Consider this. If a candidate files nomination papers from 133 (50%) National Assembly seats simultaneously and 10 others file nomination papers, say from 10 seats each, and no one contests against each other. And suppose everyone wins 50% of the contested seats, meaning that 11 politicians have grabbed 116/266 or 43.6% of the total NA seats. Since, under the law a candidate can keep only one seat, the winners will have to resign from all seats, except one. This means by-elections (or a mini-general election) will have to take place within 60 days on 105 seats again. No assembly can elect a PM, Speaker or Deputy Speaker till the house is complete. In other words, the country would be put on hold for two months.

Also think. Pakistan is perhaps the only country where two different methods are used to calculate turnout – one for women and the other for general turnout. For general turnout, we divide the polled votes with registered votes. On the other hand, to calculate women’s turnout, number of women’s votes are divided with polled votes. Under section 9(1) of the act if women’s turnout is less than 10% of the total polled votes in a constituency, ECP may declare results void. This section is an act of crookedness to inflate women’s turnout to avoid re-polling.

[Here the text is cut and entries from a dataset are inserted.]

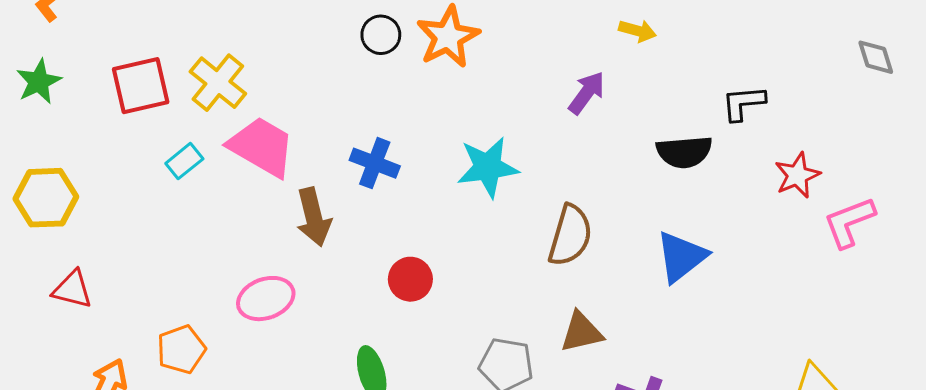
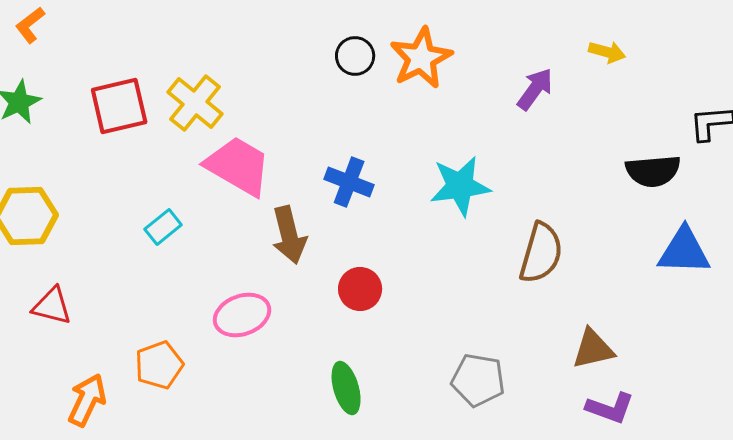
purple arrow: (587, 93) -> (535, 89), moved
cyan rectangle: (184, 161) -> (163, 227), moved
blue triangle: (681, 257) -> (684, 251), moved, turned 40
red circle: (410, 279) -> (360, 289), moved
brown triangle: (581, 332) -> (593, 349), moved

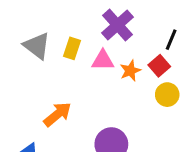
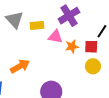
yellow rectangle: (72, 48) -> (37, 25), turned 56
red square: (159, 66) -> (91, 47), turned 32

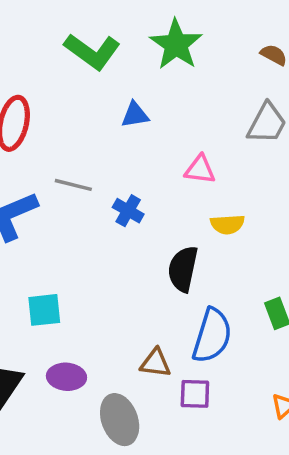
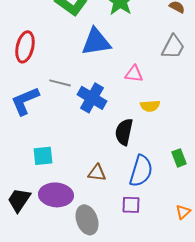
blue triangle: (135, 115) -> (96, 42), size x1.8
blue cross: (128, 211) -> (92, 98), size x1.6
brown triangle: (156, 363) -> (97, 173), moved
purple ellipse: (66, 377) -> (56, 195), size x1.5

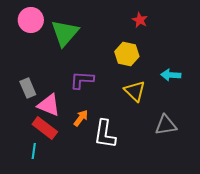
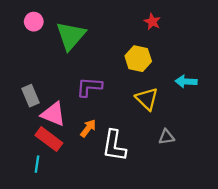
pink circle: (31, 20) -> (34, 22), size x0.7
gray triangle: (166, 125) -> (166, 137), moved, size x0.7

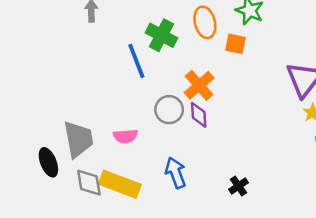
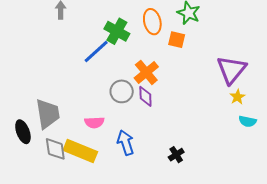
blue line: (136, 61) -> (96, 51), turned 68
pink semicircle: (125, 136) -> (94, 122), moved

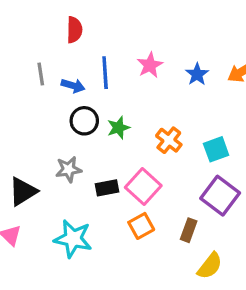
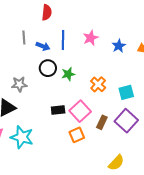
gray star: (69, 169) -> (19, 84), moved
brown rectangle: (189, 230) -> (102, 122), moved
cyan star: (73, 239) -> (22, 137), moved

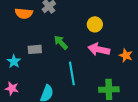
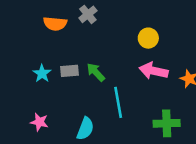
green arrow: (61, 42) -> (96, 72), moved
cyan star: (14, 61) -> (42, 73), moved

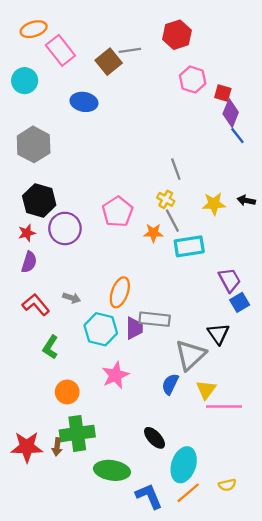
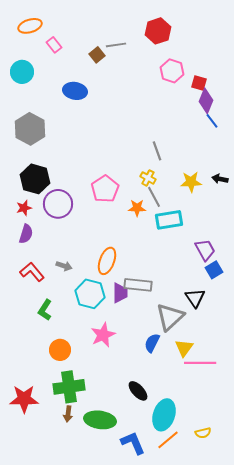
pink rectangle: (60, 50) -> (54, 45), size x0.6
brown square: (109, 62) -> (97, 55), size x0.7
brown arrow: (57, 447) -> (68, 414), moved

Also guess: which country’s election commission could violate principle of equality of vote at such a scale while delimiting constituencies? Section 20(3) of the Elections Act 2017 allows ECP only in a very special situation to ignore 10% plus and minus formula of population. For GE2018, about eight constituencies had more than 1.1 million populations which is far higher than 10% allowance. For instance, NA-35 Bannu had 1.2 million population while NA37 Tank had just 0.4 million. Similarly, wild variations between population and registered voters across constituencies exist? For GE18, share of voters in population of nearly 50 constituencies was between 60% and 90%. For instance, in Pothohar region voters’ share in population was 80%, while in Quetta, Tharparkar, and some Karachi constituencies it was less than 30%. Overall, in more than two dozen constituencies voters’ share in population was as low as 20% to 40%. Strangely enough, no party took the above-mentioned idiocies seriously. And sadly, the institutions who are supposed to be the custodian of rule of law and good behaviour care little. These wild variations are blatant violation of the fundamental principle of equality of vote.

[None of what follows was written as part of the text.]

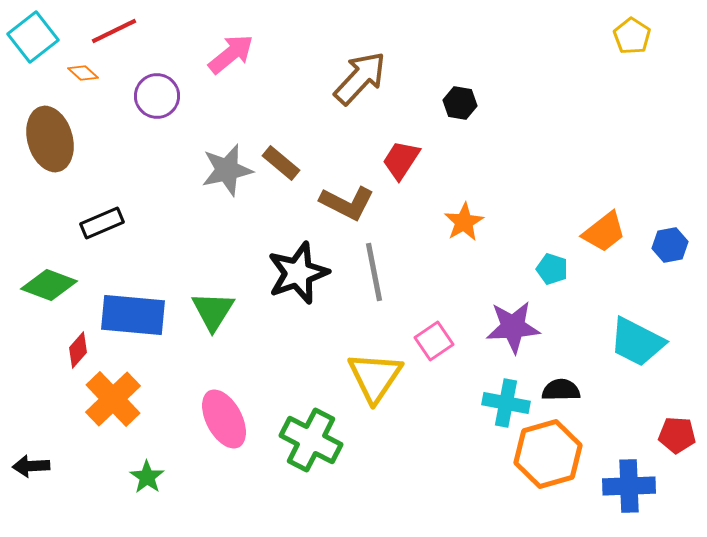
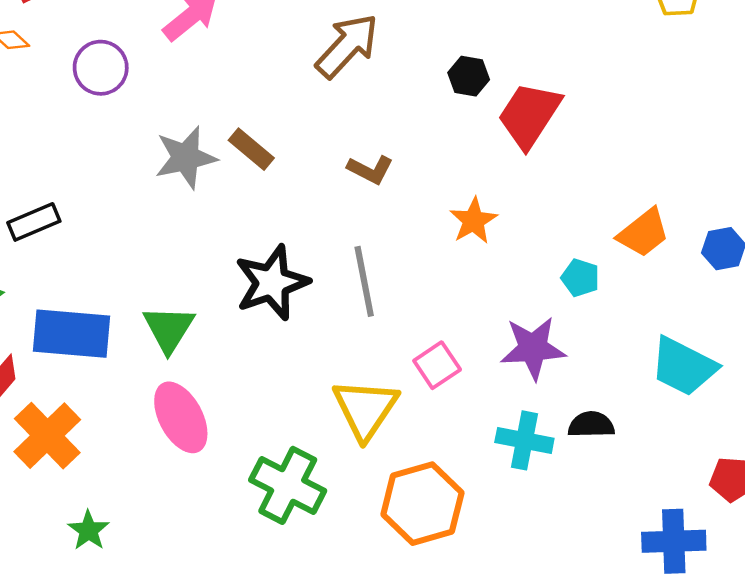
red trapezoid: (401, 160) -> (529, 115), moved, size x1.4
brown L-shape: (347, 203) -> (370, 170), moved, size x0.7
pink ellipse: (224, 419) -> (181, 417), moved
orange hexagon: (548, 454) -> (422, 504), moved

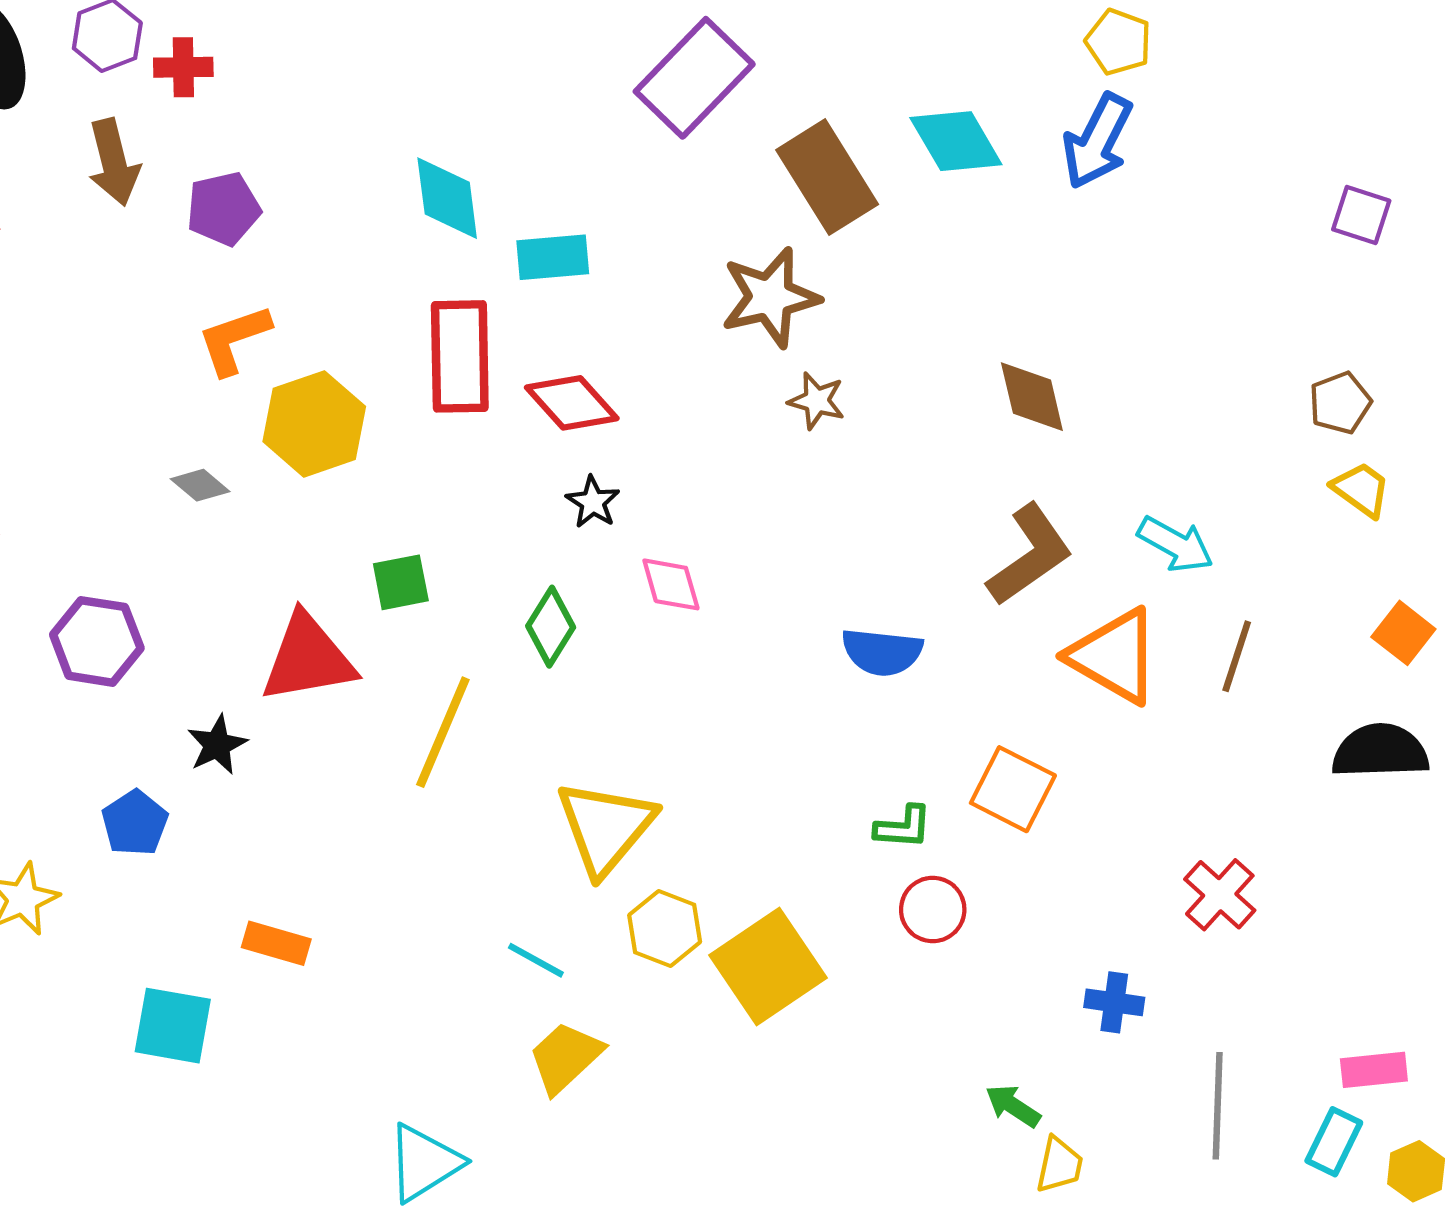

Crookedness of the electoral legislation is aplenty. Since minimum turnout is not fixed in our elections act, a candidate could become MP by obtaining just 2-3% of the registered votes and a party could form a government by obtaining just 18% of the registered votes. No wonder no government ever had support of more than 8% of the total population. A parliament whose 20% MPs have lesser margin of victory than the invalid ballots and the country whose 60% ballots went to waste as they have no representation can’t be considered democratic.

Moreover, in early April more than 130 MPs of PTI had resigned from the National Assembly. Five months later, only 11 resignations have been accepted. Under which law the Speaker has been making delays, and under which law has he accepted resignations of 11 MPs and not of the rest? The conduct of the Speaker appears to be in violation of article 64 of the Constitution that “A member of parliament may, by writing under his hand addressed to the speaker resign his seat, and thereupon his seat shall become vacant.” Are we living under rule of law or under whimsical rule of elite?

According to Adam Bonica and Michael McFaul “there is a consensus among political scientists that democracies perform better when more people vote.” Pakistan has one of the lowest turnouts in the world. Reasons are mentioned above but in the words of the honourable Chief Justice, ‘self-serving’ mindset is the core factor. Only people’s pressure can change that.